───── Source data
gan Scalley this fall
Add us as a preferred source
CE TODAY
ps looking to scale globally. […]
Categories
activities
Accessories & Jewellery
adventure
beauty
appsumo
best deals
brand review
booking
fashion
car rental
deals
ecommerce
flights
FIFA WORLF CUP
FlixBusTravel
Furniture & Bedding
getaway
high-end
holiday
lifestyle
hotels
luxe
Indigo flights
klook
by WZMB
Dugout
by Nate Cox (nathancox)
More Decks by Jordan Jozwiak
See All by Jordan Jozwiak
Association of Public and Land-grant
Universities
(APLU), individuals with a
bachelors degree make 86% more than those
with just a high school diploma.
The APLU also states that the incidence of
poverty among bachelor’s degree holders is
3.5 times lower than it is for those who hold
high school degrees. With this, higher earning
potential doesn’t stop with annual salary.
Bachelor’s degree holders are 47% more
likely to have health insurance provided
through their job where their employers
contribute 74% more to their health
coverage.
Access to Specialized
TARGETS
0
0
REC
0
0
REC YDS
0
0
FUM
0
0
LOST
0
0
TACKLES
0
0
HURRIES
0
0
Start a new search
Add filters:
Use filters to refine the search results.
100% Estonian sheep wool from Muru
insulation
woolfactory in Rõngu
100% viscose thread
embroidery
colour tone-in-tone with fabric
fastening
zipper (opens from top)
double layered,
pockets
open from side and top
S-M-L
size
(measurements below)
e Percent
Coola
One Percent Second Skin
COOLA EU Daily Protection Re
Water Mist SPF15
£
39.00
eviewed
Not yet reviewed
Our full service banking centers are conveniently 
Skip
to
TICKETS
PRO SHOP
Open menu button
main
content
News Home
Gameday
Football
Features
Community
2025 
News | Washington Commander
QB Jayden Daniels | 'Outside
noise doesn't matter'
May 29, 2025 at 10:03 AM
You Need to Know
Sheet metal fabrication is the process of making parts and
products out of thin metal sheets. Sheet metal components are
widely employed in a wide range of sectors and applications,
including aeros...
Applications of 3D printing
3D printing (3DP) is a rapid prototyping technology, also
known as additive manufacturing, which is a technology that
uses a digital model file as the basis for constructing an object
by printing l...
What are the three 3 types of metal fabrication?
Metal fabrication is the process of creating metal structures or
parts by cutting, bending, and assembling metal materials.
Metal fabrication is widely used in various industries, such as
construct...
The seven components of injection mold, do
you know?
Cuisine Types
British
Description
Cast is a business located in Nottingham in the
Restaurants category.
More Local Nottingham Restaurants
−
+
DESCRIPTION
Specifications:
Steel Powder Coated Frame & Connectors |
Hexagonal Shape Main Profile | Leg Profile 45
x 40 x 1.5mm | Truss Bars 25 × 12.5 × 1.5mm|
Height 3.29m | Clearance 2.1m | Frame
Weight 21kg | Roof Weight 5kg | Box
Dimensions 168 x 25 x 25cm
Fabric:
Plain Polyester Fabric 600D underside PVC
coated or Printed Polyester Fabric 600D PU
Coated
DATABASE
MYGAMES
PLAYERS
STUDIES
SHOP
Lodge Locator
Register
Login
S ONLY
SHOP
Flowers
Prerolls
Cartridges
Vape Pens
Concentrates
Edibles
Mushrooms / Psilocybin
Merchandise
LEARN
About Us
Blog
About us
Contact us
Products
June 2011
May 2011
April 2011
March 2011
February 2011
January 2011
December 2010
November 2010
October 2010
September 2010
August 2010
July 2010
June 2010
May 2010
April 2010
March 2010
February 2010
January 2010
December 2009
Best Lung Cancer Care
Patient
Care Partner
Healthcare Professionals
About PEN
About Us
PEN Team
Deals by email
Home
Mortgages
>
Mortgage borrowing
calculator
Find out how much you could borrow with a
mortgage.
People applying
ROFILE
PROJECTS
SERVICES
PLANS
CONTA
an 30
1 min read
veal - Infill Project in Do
──────────
(Problem requirements) Transcribe every line of the records above, character for character.

(Solution to the exercise)
gan Scalley this fall
Add us as a preferred source
CE TODAY
ps looking to scale globally. […]
Categories
activities
Accessories & Jewellery
adventure
beauty
appsumo
best deals
brand review
booking
fashion
car rental
deals
ecommerce
flights
FIFA WORLF CUP
FlixBusTravel
Furniture & Bedding
getaway
high-end
holiday
lifestyle
hotels
luxe
Indigo flights
klook
by WZMB
Dugout
by Nate Cox (nathancox)
More Decks by Jordan Jozwiak
See All by Jordan Jozwiak
Association of Public and Land-grant
Universities
(APLU), individuals with a
bachelors degree make 86% more than those
with just a high school diploma.
The APLU also states that the incidence of
poverty among bachelor’s degree holders is
3.5 times lower than it is for those who hold
high school degrees. With this, higher earning
potential doesn’t stop with annual salary.
Bachelor’s degree holders are 47% more
likely to have health insurance provided
through their job where their employers
contribute 74% more to their health
coverage.
Access to Specialized
TARGETS
0
0
REC
0
0
REC YDS
0
0
FUM
0
0
LOST
0
0
TACKLES
0
0
HURRIES
0
0
Start a new search
Add filters:
Use filters to refine the search results.
100% Estonian sheep wool from Muru
insulation
woolfactory in Rõngu
100% viscose thread
embroidery
colour tone-in-tone with fabric
fastening
zipper (opens from top)
double layered,
pockets
open from side and top
S-M-L
size
(measurements below)
e Percent
Coola
One Percent Second Skin
COOLA EU Daily Protection Re
Water Mist SPF15
£
39.00
eviewed
Not yet reviewed
Our full service banking centers are conveniently 
Skip
to
TICKETS
PRO SHOP
Open menu button
main
content
News Home
Gameday
Football
Features
Community
2025 
News | Washington Commander
QB Jayden Daniels | 'Outside
noise doesn't matter'
May 29, 2025 at 10:03 AM
You Need to Know
Sheet metal fabrication is the process of making parts and
products out of thin metal sheets. Sheet metal components are
widely employed in a wide range of sectors and applications,
including aeros...
Applications of 3D printing
3D printing (3DP) is a rapid prototyping technology, also
known as additive manufacturing, which is a technology that
uses a digital model file as the basis for constructing an object
by printing l...
What are the three 3 types of metal fabrication?
Metal fabrication is the process of creating metal structures or
parts by cutting, bending, and assembling metal materials.
Metal fabrication is widely used in various industries, such as
construct...
The seven components of injection mold, do
you know?
Cuisine Types
British
Description
Cast is a business located in Nottingham in the
Restaurants category.
More Local Nottingham Restaurants
−
+
DESCRIPTION
Specifications:
Steel Powder Coated Frame & Connectors |
Hexagonal Shape Main Profile | Leg Profile 45
x 40 x 1.5mm | Truss Bars 25 × 12.5 × 1.5mm|
Height 3.29m | Clearance 2.1m | Frame
Weight 21kg | Roof Weight 5kg | Box
Dimensions 168 x 25 x 25cm
Fabric:
Plain Polyester Fabric 600D underside PVC
coated or Printed Polyester Fabric 600D PU
Coated
DATABASE
MYGAMES
PLAYERS
STUDIES
SHOP
Lodge Locator
Register
Login
S ONLY
SHOP
Flowers
Prerolls
Cartridges
Vape Pens
Concentrates
Edibles
Mushrooms / Psilocybin
Merchandise
LEARN
About Us
Blog
About us
Contact us
Products
June 2011
May 2011
April 2011
March 2011
February 2011
January 2011
December 2010
November 2010
October 2010
September 2010
August 2010
July 2010
June 2010
May 2010
April 2010
March 2010
February 2010
January 2010
December 2009
Best Lung Cancer Care
Patient
Care Partner
Healthcare Professionals
About PEN
About Us
PEN Team
Deals by email
Home
Mortgages
>
Mortgage borrowing
calculator
Find out how much you could borrow with a
mortgage.
People applying
ROFILE
PROJECTS
SERVICES
PLANS
CONTA
an 30
1 min read
veal - Infill Project in Do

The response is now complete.